Somehow they had missed that fact. The pattern of illness and decay, of harsh labor and slow disintegration, had become normal. Death was familiar; it was expected, anticipated, accepted. Even desired.
They did not know what it was to live.
Israelites had struggled, suffered, and perished by the hundreds, perhaps hundreds of thousands, enslaved in unending, wearying work. Great pyramids were constructed as tombs for the pharaohs, mausoleums to preserve their bodies and enshrine their spirits. To the laborers far down the food chain, uninitiated in the religion, the gods of the Egyptians traded only in death — for those who worshiped them, and for those who built their temples.
It was as if the divine spirit that was unleashed on the Egyptians that Passover night was their own god, turning against his own people, bestowing the only gift that a god of death could give. Whatever it was, and whatever the cause, the message was clear: in order to survive, the Israelites had to get away.
On that night several thousand individuals became a community, aware of their shared hopes and fears; the weak discovered their strength, the worthless realized their value. A new people was born out of a culture of death. The God of the living made Godself known.
As the night begins God informs Moses and Aaron that this event must be embedded in the national consciousness; it must be celebrated each and every year, down through the generations. The divine mandate is given: Passover must never be forgotten.
Passover must never be forgotten. It is a consecration of life’s value and extraordinary potential. It proclaims hope and new beginnings even in the midst of terrible troubles. It is the recognition that in the midst of life, death swirls around us — but it is not the end; death’s authority is temporary and temporal. God’s power to lead us to life is far greater than all that would enslave and degrade us.
Passover is the celebration of the birth of the Jewish people. It commemorates the beginning of their long and difficult journey to becoming the People of the Living God, the journey that we Christians aspire to be a part of.
Our tradition has claimed that what we know as “the Lord’s Supper” / the Eucharist was first a Passover (Seder) meal celebrated by our Lord Jesus with his disciples. To understand our Great Feast within that context is to honor the fact that our Jesus of Nazareth was born, lived, and died a Jew: “they” are our sisters and brothers. It is also a warning that we, like the Israelites in Egypt, can be enslaved by our culture: demeaned and disempowered as being “of no value or importance.” It is a statement of faith in God’s lasting power to save and restore.

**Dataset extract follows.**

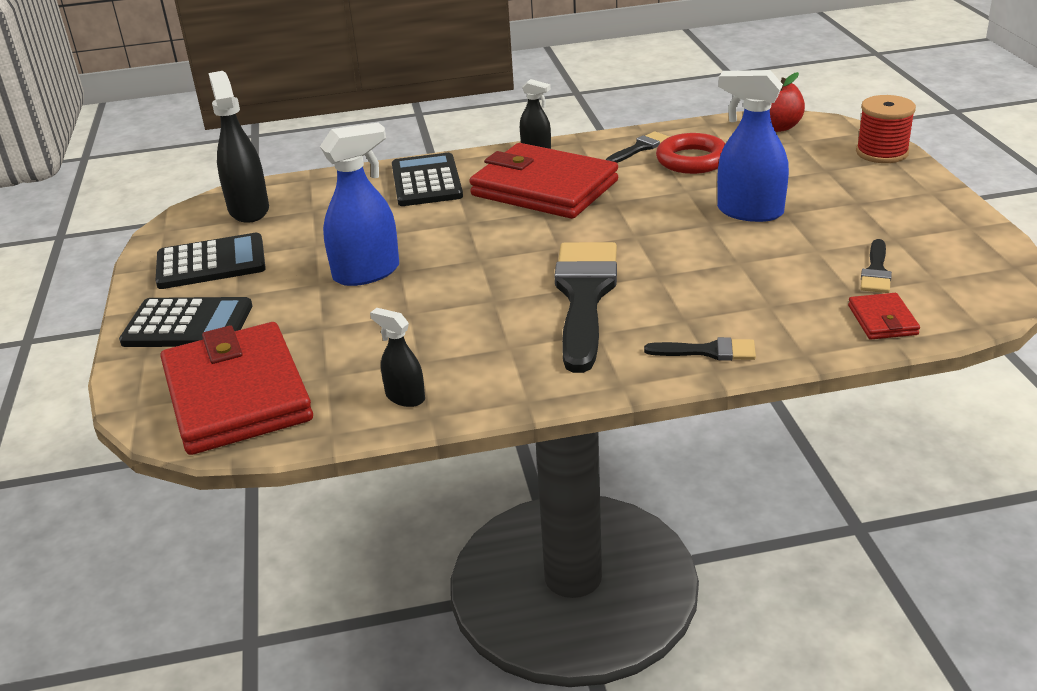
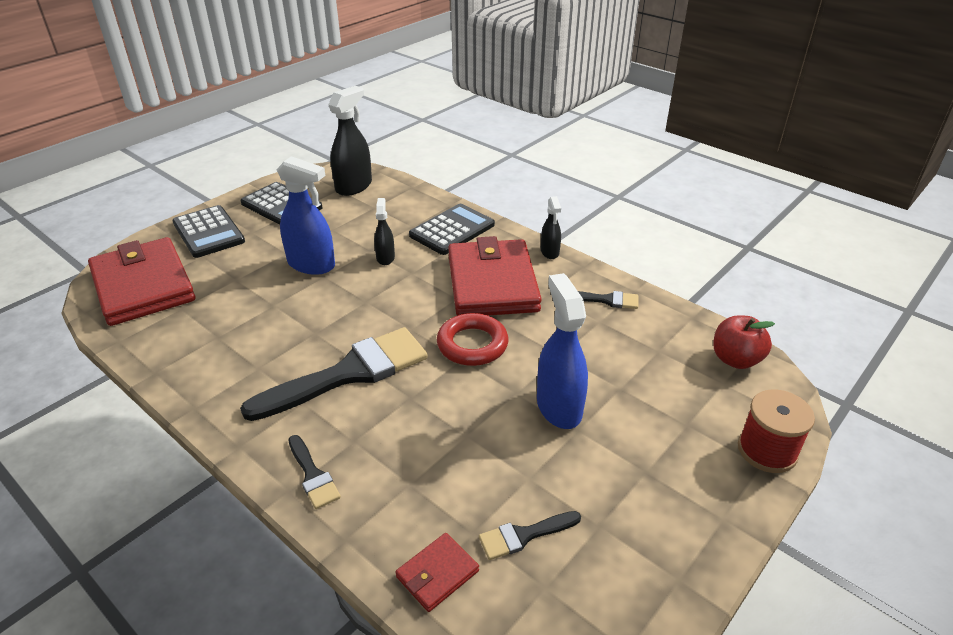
camera: 50 degrees right, 5 degrees up
red wallet [160,322,313,455] -> red wallet turned 60 degrees counterclockwise [88,237,195,326]
black spray bottle [370,308,425,407] -> black spray bottle moved to [374,198,395,265]
red ring [656,133,726,174] -> red ring moved to [437,313,508,366]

When we take the Bread and Wine standing up, with our shoes on and our coats buttoned, we affirm our readiness to respond to God’s call immediately; it is also a humble admission that we may be headed the wrong way — and are willing to turn around, and to go as the Beloved leads us. This very day.

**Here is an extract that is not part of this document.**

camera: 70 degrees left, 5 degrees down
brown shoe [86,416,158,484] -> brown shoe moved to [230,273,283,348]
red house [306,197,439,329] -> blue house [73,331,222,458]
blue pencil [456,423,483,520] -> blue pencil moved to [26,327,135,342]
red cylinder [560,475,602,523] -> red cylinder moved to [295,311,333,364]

Perhaps the most important aspect of such a “Passover mentality” is a grateful heart. We come to the Table thankful for the life we have been given, the good we have enjoyed, the love we have known. And we remember, tenderly, those who are no longer present; their memories a blessing.
Let us give thankful praise to the God of the Passover, who leads us on the path of life.

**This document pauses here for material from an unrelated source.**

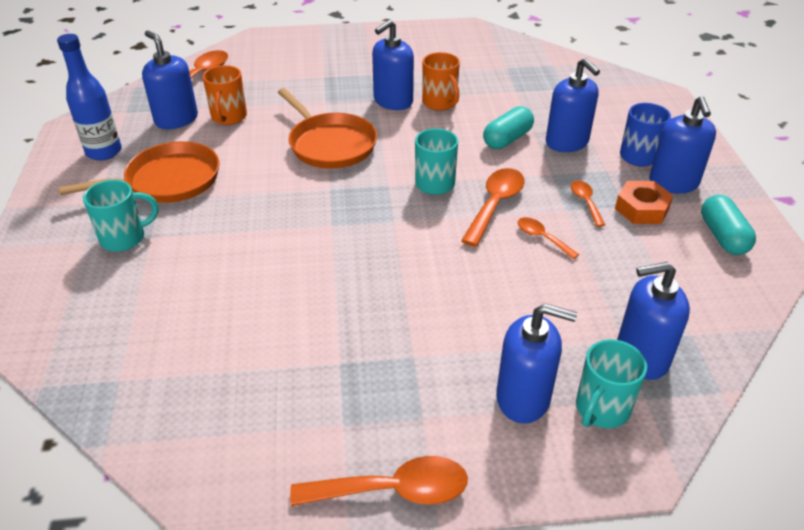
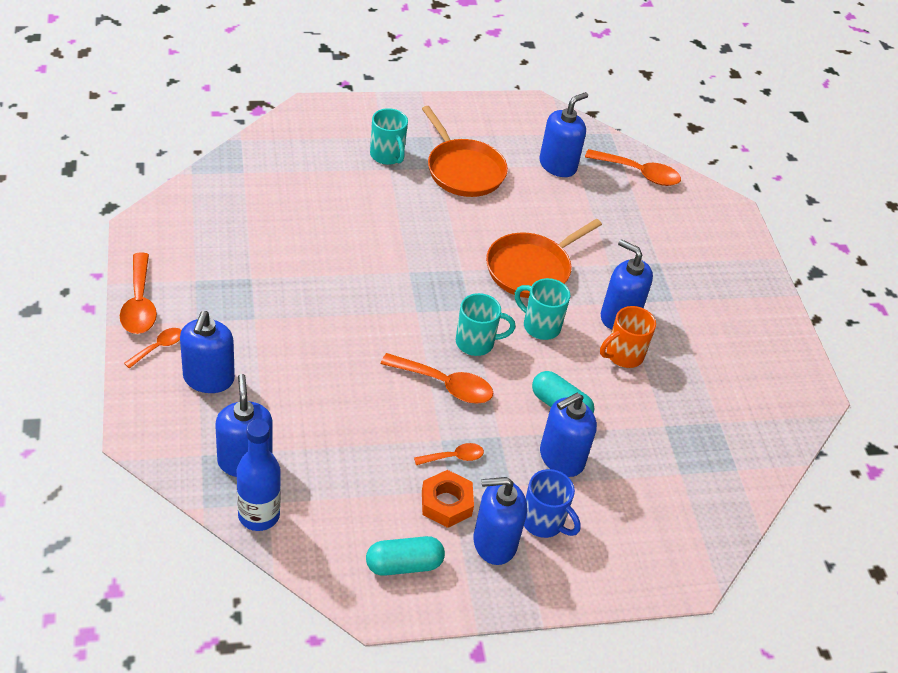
camera: 80 degrees right, 5 degrees up
blue bottle [57,34,122,161] -> blue bottle moved to [237,419,281,531]
orange mug [202,65,247,125] -> none
orange spoon [518,217,579,259] -> orange spoon moved to [124,328,181,369]
turquoise mug [576,339,647,428] -> turquoise mug moved to [515,278,570,340]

Virtual hugs and real-time blessings,
It has been suggested that the god we worship is the god we get. As presented in this short-form version of the Passover, the Egyptians’ obsession (idolizing/worship) of death appears to have turned against them. What might that mean for our culture? What do we idolize that might turn on us and destroy us?
On a personal level, who is God for you? What is the defining characteristic of the One you worship?